The Preferred Stock accrues dividends at the rate of 8% of the original purchase price per year, payable only when, as and if declared by the Board of Directors and are non-cumulative. To date, no dividends have been declared on these shares. If the Company declares a distribution, with certain exceptions, payable in securities of other persons, evidences of indebtedness issued by the Company or other persons, assets (excluding cash dividends) or options or rights to purchase any such securities or evidences of indebtedness, then, in each such case the holders of the Preferred Stock shall be entitled to a proportionate share of any such distribution as though the holders of the Preferred Stock were the holders of the number of shares of common stock into which their respective shares of Preferred Stock are convertible as of the record date fixed for the determination of the holders of common stock entitled to receive such distribution.

 

In the event of any liquidation, dissolution or winding up of the Company, whether voluntary or involuntary, the holders of the Preferred Stock shall be entitled to receive on a pari passu basis, prior and in preference to any distribution of any of the Company’s assets or surplus funds to the holders of its common stock by reason of their ownership thereof, the amount of two times the then-effective purchase price per share, as adjusted for any stock dividends, combinations or splits with respect to such shares, plus all declared but unpaid dividends on such shares for each share of Preferred Stock then held by them.
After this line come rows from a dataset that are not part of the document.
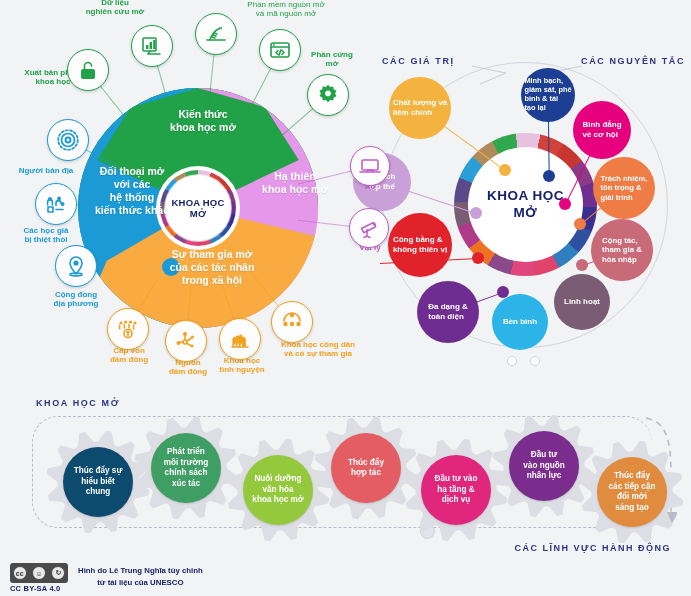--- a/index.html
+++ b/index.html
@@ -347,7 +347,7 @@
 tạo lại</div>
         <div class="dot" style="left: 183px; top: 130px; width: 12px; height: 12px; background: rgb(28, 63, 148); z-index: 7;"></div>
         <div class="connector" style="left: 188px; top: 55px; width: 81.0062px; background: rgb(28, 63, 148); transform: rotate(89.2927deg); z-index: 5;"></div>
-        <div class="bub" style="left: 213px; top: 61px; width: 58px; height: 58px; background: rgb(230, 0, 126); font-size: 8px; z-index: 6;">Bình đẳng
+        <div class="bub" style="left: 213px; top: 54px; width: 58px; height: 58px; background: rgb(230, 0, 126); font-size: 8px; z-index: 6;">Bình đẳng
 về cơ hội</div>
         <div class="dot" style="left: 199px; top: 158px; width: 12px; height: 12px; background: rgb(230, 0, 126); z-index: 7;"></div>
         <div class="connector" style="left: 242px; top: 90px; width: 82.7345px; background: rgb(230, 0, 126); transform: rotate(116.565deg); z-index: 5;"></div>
The liquidation preference for the Preferred Stock at December 31, 2012 was $24,000,000 in the aggregate, reflecting a liquidation preference of $18,000,000 for the Series A-1 Preferred Stock and $6,000,000 for the Series B Preferred Stock. After receiving this amount, the holders of the Preferred Stock are entitled to participate on an as-converted basis with the holders of common stock in any of the remaining assets.

 

Each share of Series A-1 Preferred Stock is convertible at any time at the option of the holder into a number of shares of the Company’s common stock determined by dividing the then-effective purchase price ($1.80, and subject to further adjustment) by the conversion price in effect on the date the certificate is surrendered for conversion. As of December 31, 2012, the Series A-1 Preferred Stock was convertible into 28,160,200 shares of common stock reflecting a current conversion price of $0.3196 per share. Each share of Series B Preferred Stock is convertible at any time at the option of the holder into a number of shares of the Company’s common stock determined by dividing the then-effective purchase price ($6.00, and subject to further adjustment) by the conversion price in effect on the date the certificate is surrendered for conversion. As of December 31, 2012, the Series B Preferred Stock was convertible into 10,928,961 shares of common stock reflecting a current conversion price of $0.2745 per share.

 

Each holder of Preferred Stock is entitled to vote its shares of Preferred Stock on an as-converted basis with the holders of common stock as a single class on all matters submitted to a vote of the stockholders, except as otherwise required by applicable law. This means that each share of Preferred Stock will be entitled to a number of votes equal to the number of shares of common stock into which it is convertible on the applicable record date.